## What you need to do
1. From the glossary of terms used in the sonnets, copy the passage from "RAINER MARIA RILKE" to "in French poetry." word for word.
2. According to the glossary of terms used in the sonnets, what two requirements does German place on an apposition?
───── Quoted text
To Table of Contents



RAINER MARIA RILKE
SONETTE AN ORPHEUS
TERMS


TERMS USED IN THE SONNETS


  • Adoneus or Adonic Line: The last line of a "Sapphic stanza." According to the German Wictionary, the Adoneus is: "ein aus der Antike stammender Versfuß aus fünf Gliedern mit der Form -UU-U. In the Poets Collective website it is called the Adonic line and is "composed in 5 syllables, a dactyl followed by a trochee.

  • Agogic Accent: An accent caused by relative prolongation of the word to be emphasized. Common in French poetry.

  • Allegory: 1. A representation of an abstract or spiritual meaning through concrete or material forms; figurative treatment of one subject under the guise of another. 2. A symbolical narrative: the allegory of "Piers Plowman" or "The Pilgrim's Progress."

  • Alliteration: The repetition of the sound of an initial consonant or consonant cluster in stressed syllables close enough to each other for the ear to be affected. The term is also used for the repetition of an initial consonant in unstressed syllables.

  • Anadiplosis, plural anadiploses: Rhetorical repetition at the beginning of a phrase of the word or words with which the previous phrase ended; for example, "He is a man of loyalty-loyalty always firm." "Erhabener Geist, du gabst mir alles, alles worum ich bat." --Goethe

  • Anapest: A metrical foot of two short syllables followed by one long.

  • Anaphora: The deliberate repetition of a word or phrase at the beginning of several successive verses, clauses, or paragraphs; for example, "We shall fight on the beaches, we shall fight on the landing grounds, we shall fight in the fields and in the streets, we shall fight in the hills" Winston S. Churchill)

  • Apocope: The loss of one or more sounds from the end of a word including the elision of the final vowel.

  • Apostrophe: The direct address of an absent or imaginary person or of a personified abstraction, especially as a digression in the course of a speech.

  • Apposition: An explanatory noun or phrase normally placed after the noun explicated. In German it must be in the same case and set off with commas.

  • Assonance: Resemblance of sound, especially of the vowel sounds in words, as in: "that dolphin-torn, that gong-tormented sea" (William Butler Yeats). 2. The repetition of identical or similar vowel sounds, especially in stressed syllables, with changes in the intervening consonants, as in the phrase tilting at windmills.
──────────
───── Extracted entries
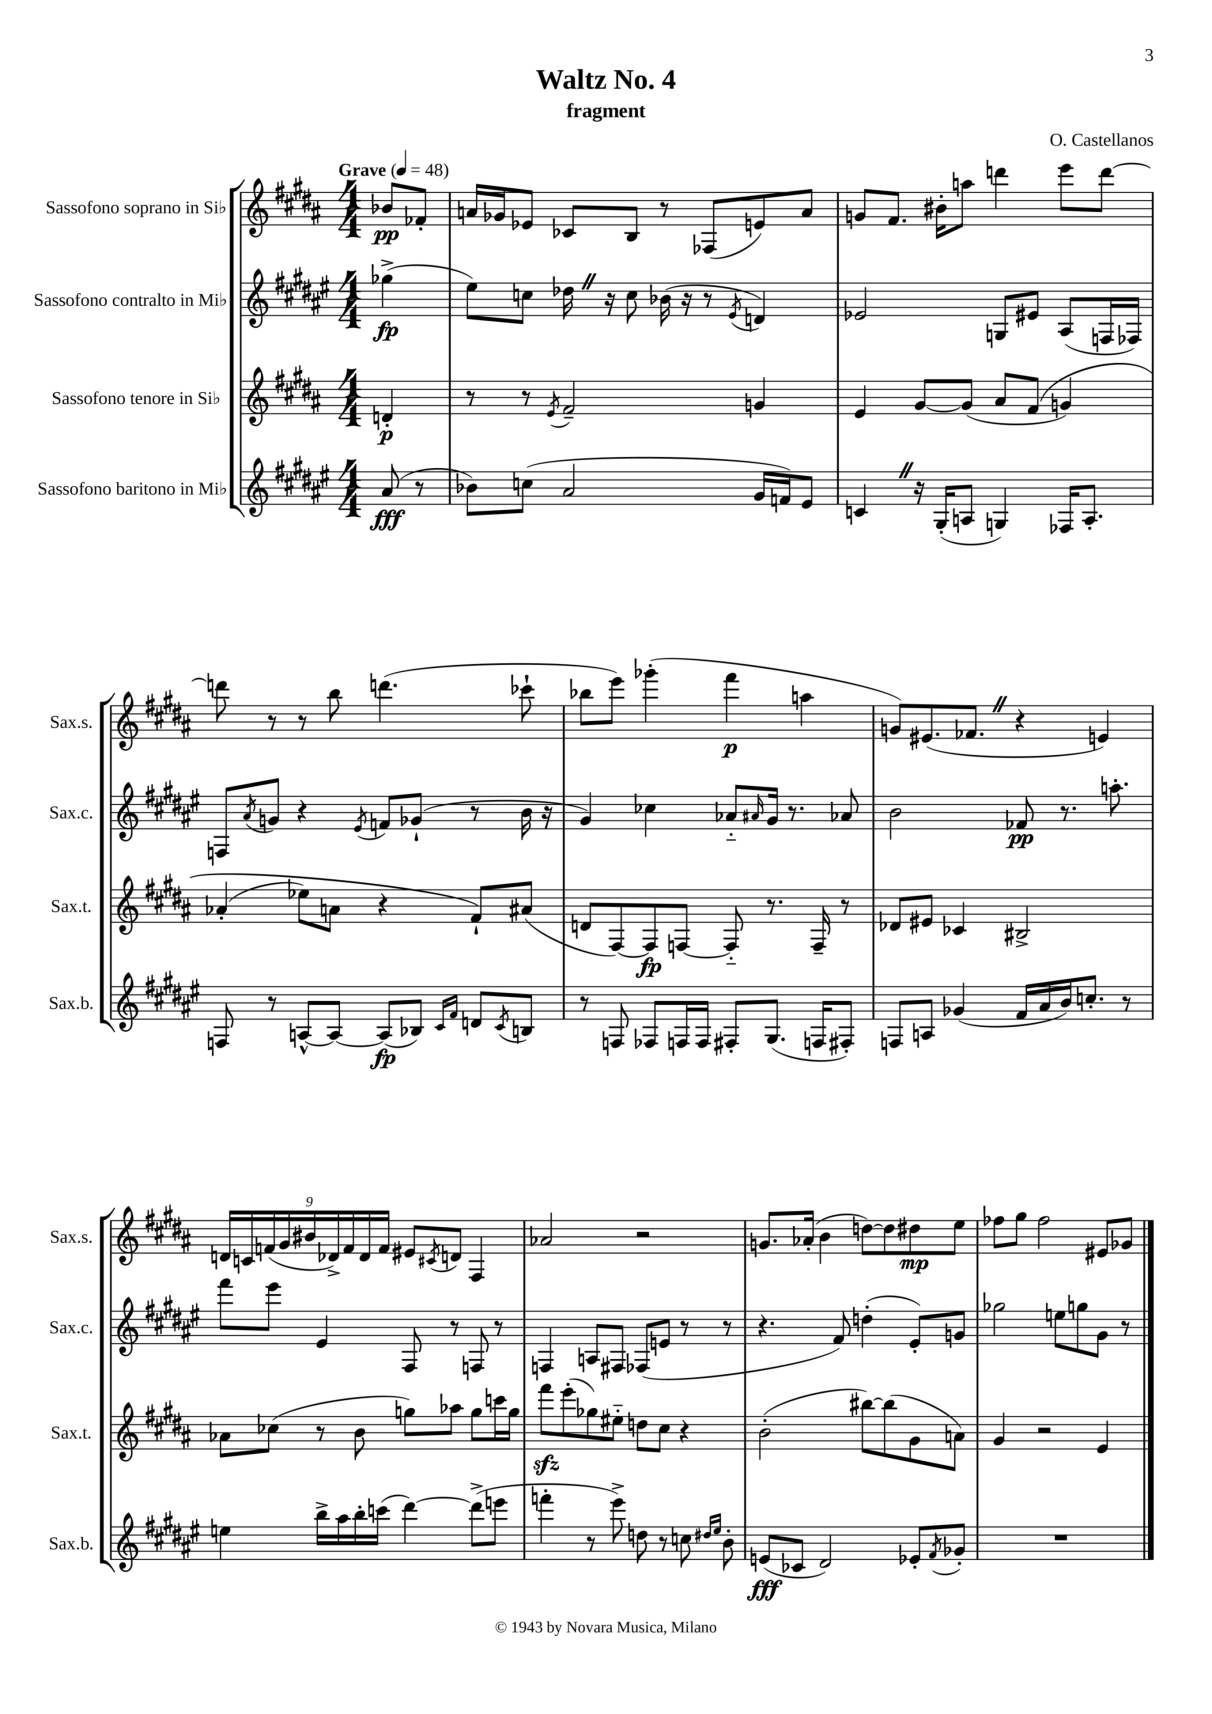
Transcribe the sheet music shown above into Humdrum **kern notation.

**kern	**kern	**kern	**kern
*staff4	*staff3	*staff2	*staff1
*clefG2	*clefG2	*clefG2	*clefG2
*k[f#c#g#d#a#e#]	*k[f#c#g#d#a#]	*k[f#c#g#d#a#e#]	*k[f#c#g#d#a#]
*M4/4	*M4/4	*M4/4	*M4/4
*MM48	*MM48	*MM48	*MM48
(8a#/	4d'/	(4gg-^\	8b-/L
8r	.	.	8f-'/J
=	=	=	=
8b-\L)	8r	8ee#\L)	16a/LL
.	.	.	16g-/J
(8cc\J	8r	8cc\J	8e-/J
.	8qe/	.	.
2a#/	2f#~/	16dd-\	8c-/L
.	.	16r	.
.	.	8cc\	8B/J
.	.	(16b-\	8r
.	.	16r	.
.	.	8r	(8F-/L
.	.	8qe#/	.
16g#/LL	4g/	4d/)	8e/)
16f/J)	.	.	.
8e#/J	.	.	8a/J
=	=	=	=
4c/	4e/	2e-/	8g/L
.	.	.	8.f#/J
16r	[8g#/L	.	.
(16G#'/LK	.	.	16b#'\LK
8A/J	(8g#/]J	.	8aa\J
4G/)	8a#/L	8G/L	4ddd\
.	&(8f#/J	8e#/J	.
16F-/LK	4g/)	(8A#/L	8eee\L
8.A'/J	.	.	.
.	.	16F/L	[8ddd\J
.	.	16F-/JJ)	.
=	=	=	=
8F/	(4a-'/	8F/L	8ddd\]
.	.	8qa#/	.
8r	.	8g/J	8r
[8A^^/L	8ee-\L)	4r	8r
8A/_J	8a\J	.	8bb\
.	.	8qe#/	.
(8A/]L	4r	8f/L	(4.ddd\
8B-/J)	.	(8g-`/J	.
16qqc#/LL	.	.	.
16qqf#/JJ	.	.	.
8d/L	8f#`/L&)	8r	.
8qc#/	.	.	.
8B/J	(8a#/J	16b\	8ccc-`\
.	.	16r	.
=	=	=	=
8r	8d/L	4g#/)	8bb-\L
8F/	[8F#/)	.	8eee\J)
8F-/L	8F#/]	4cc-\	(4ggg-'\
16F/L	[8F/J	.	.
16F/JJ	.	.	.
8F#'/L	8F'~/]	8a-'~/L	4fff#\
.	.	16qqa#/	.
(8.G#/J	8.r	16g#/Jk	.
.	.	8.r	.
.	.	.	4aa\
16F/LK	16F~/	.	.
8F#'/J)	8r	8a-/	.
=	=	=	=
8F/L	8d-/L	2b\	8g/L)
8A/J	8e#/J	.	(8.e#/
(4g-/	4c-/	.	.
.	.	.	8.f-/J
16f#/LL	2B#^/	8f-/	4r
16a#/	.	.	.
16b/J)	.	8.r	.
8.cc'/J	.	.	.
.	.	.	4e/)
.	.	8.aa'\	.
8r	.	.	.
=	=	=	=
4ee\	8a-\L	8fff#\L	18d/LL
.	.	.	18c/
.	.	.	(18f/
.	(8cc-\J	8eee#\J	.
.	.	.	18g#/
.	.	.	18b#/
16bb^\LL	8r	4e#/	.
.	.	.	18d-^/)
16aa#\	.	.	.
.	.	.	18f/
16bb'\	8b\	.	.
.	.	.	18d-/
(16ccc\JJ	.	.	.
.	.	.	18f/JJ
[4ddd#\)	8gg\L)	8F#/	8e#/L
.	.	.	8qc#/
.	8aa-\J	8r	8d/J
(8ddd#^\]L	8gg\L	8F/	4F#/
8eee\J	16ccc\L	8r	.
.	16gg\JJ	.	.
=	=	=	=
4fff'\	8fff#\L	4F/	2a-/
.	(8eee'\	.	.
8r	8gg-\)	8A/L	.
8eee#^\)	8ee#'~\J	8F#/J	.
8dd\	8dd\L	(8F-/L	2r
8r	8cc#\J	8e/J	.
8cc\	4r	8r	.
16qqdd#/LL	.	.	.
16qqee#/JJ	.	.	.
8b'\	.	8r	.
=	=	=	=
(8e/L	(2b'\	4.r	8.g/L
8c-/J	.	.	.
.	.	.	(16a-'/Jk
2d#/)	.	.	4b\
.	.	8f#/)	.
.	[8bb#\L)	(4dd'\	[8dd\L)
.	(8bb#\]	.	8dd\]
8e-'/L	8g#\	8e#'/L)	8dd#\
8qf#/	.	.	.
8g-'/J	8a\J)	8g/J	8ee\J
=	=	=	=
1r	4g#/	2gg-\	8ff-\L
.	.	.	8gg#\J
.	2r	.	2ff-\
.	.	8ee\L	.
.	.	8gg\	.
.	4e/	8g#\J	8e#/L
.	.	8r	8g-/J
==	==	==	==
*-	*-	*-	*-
──────────
## Outputs for the tasks
1.
RAINER MARIA RILKE
SONETTE AN ORPHEUS
TERMS


TERMS USED IN THE SONNETS


  • Adoneus or Adonic Line: The last line of a "Sapphic stanza." According to the German Wictionary, the Adoneus is: "ein aus der Antike stammender Versfuß aus fünf Gliedern mit der Form -UU-U. In the Poets Collective website it is called the Adonic line and is "composed in 5 syllables, a dactyl followed by a trochee.

  • Agogic Accent: An accent caused by relative prolongation of the word to be emphasized. Common in French poetry.

2. It must be in the same case and set off with commas.